Tratto dal Volume “La Stella d’Italia o nove secoli di Casa Savoia” per Pietro Corelli Vol. V -Milano A.Ripamonto editore 1863.
pag.136-137
[—] Ascolti il fatto, monsignore, riprese il generale con calma singolare, e ne sarà persuaso….
– Sentiamo, via…. Il Signore ci saprà merito di questo tanto patire.
— Ecco il fatto : Un certo Lucumone violò una sorella di certo Arunte in Chiusi, città dell’antica Toscana; non potendo Arunte vendicarsi per la potenza del violatore, andò a trovare i Francesi, confortandoli a venire con armata mano a Chiusi….
Vi accorrono questi, mettendo la città a soqquadro, taglieggiandola, insanguinandola…. Ora se Arunte avesse potuto vendicarsi con le leggi della città, quel conquasso non sarebbe avvenuto. Vede ella dunque che le accuse sono utili….
— Fenestrelle! Fenestrelle! gridò tutt’ad un tratto l’arcivescovo con allegrezza, vedendo in lontananza la temuta fortezza. Perdoni, signor generale, io preferisco quella stanza al sentire tante fagiuolate.
E diede una stratta per buttarsi verso lo sportello.
Le braccia nerborute del generale lo rattennero…. Monsignore tacque e non fu più sentito pronunziare un motto, finchè non pose il piede in Fenestrelle.
Fenestrelle è un grosso borgo posto alla riva sinistra del Chisone, a non molta distanza da Pinerolo: esso è celebre per la fortezza che vi siede a cavaliere e che chiude l’entrata della valle di Pragelato. Una scalea sotterranea di tremila e più scaglioni mette ai cinque forti che Carlo Emanuele III fece rizzare sur una roccia la quale sorge e si stende sul dorso di erta e dirupata montagna.
Ivi si racchiudevano per lo passato quegli uomini di robusto intelletto e di eccelso animo che non volevano per niun conto postergare la propria dignità in faccia al prepotente, e che anche solo aveano dato sospetto di mulinare o maechinare novità contro lo Stato : ivi saliva ora l’arcivescovo Fransoni accusato di aver provocato gli animi all’odio contro le leggi del nuovo governo.
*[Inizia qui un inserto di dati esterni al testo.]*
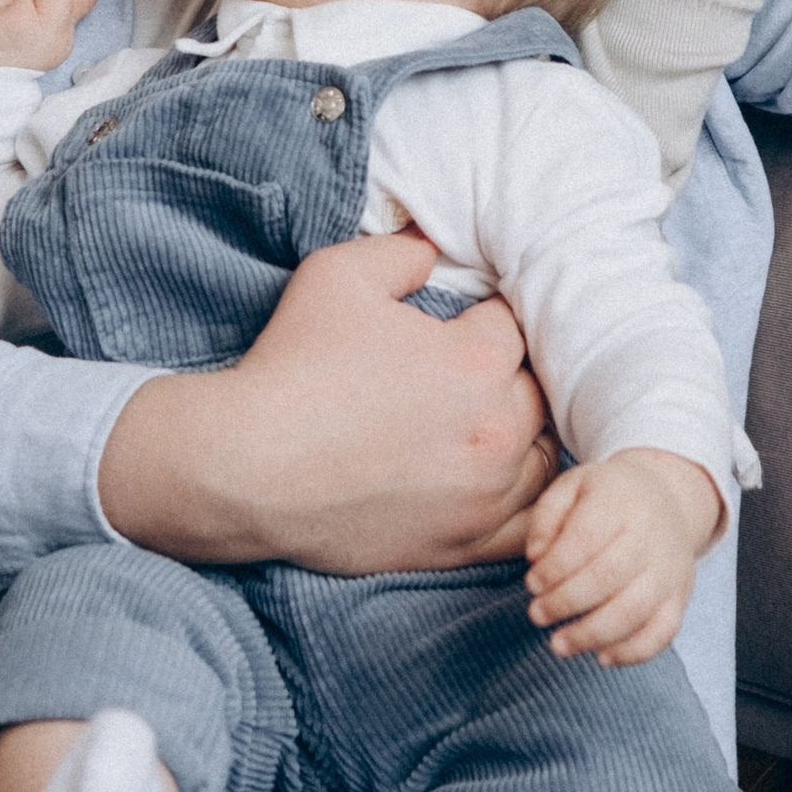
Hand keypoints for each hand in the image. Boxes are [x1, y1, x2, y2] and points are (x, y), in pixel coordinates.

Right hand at [99, 231, 558, 572]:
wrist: (247, 469)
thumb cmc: (291, 368)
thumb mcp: (337, 275)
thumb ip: (402, 251)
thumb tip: (434, 246)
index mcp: (474, 363)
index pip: (511, 325)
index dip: (484, 318)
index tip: (460, 323)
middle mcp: (494, 431)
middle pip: (537, 390)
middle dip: (510, 374)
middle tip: (467, 373)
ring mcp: (483, 496)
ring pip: (544, 456)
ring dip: (523, 434)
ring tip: (484, 424)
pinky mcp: (463, 544)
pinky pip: (528, 521)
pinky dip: (526, 500)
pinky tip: (497, 481)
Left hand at [522, 449, 723, 665]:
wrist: (669, 498)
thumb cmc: (609, 496)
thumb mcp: (573, 486)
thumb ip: (547, 517)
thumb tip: (535, 557)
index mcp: (619, 502)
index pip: (585, 539)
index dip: (555, 568)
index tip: (532, 583)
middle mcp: (650, 537)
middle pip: (608, 577)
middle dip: (566, 602)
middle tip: (537, 615)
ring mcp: (669, 571)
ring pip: (634, 610)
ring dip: (592, 634)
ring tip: (559, 644)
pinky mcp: (680, 597)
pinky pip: (662, 632)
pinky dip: (632, 652)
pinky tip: (601, 656)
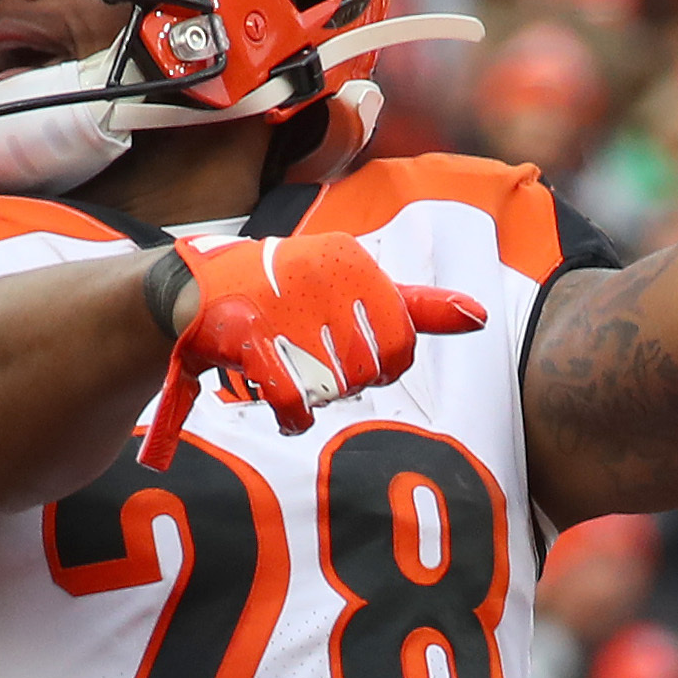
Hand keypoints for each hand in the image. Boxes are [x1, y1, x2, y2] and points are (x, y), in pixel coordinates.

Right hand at [137, 232, 485, 470]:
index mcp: (353, 262)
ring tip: (289, 372)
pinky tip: (281, 405)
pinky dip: (290, 415)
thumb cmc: (287, 294)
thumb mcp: (354, 289)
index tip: (348, 353)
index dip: (378, 365)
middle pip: (366, 372)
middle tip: (311, 362)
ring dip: (312, 399)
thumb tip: (480, 316)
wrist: (197, 291)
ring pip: (331, 389)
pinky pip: (293, 402)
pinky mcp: (249, 334)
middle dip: (342, 382)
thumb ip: (417, 308)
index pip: (401, 345)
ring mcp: (284, 304)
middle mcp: (323, 277)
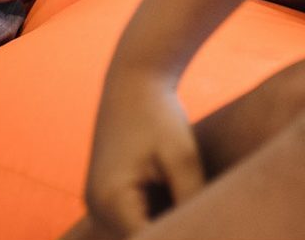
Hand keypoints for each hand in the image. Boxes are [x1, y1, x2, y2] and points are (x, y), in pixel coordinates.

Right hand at [83, 68, 203, 235]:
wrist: (134, 80)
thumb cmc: (160, 114)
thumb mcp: (183, 158)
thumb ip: (191, 199)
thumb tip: (206, 230)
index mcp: (111, 201)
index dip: (180, 237)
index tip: (207, 227)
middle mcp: (96, 210)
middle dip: (173, 234)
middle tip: (206, 221)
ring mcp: (98, 207)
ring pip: (136, 235)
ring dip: (163, 229)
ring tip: (192, 206)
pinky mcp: (106, 200)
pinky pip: (132, 223)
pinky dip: (156, 219)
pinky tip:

Appena vi mise il piede, il povero tribolato si sentì assalire da un ribrezzo invincibile; nondimeno si fece coraggio, e tenne dietro ad un ufficiale che con atto cortese ed umile lo veniva inchinando, e voleva, per convenienza, che passasse avanti.
Fu condotto in uno stanzone ben arredato, con gran fuoco e con tavola, su cui era distesa una finissima tovaglia, e sopravi due fiaschi di buon vino, varie coppie di pane, due grossi capponi freddi, un pezzo di vitella arrosto e frutta secondo che richiedea la stagione.
Monsignore, soprappensiero, si gettò sur un seggiolone, e rimase così un buon pezzo, senza mai rispondere agli inchini dell’ufficiale, che era un ottimo vecchione, e che per riverenza al grado avrebbe dato anche un occhio onde raccomodargli alquanto lo stomaco.
Rimasto solo, sospirò più fiate, poi si alzò e, raggirandosi per lo stanzone come cosa balorda, brancolò alla cerca, finché gli venne trovato la tavola.
Benchè quasi quasi vedesse la fame nell’aria, pure mangiò assai poco e, rinvolte in quella tovagliuola le reliquie avanzate, s’appressò ad un inginocchiatoio, piegò le ginocchia e pregò sino a tarda sera.
In ultimo, come rifatto e ringiovanito, si buttò in letto, e con meno acri pensieri si addormentò.
Passarono molti giorni senza che desse segno di scoraggiamento o di amarezza; ma il pensiero che talvolta è carnefice e distruttore dell’uomo, cominciò infine, in tanta solitudine, a dargli gran noia. E più lo aggravò quel non potere sventolare e dibattere le proprie opinioni, chiedere aiuto e consiglio, pigliare animo in tante ore di sfinimento e svogliatezza.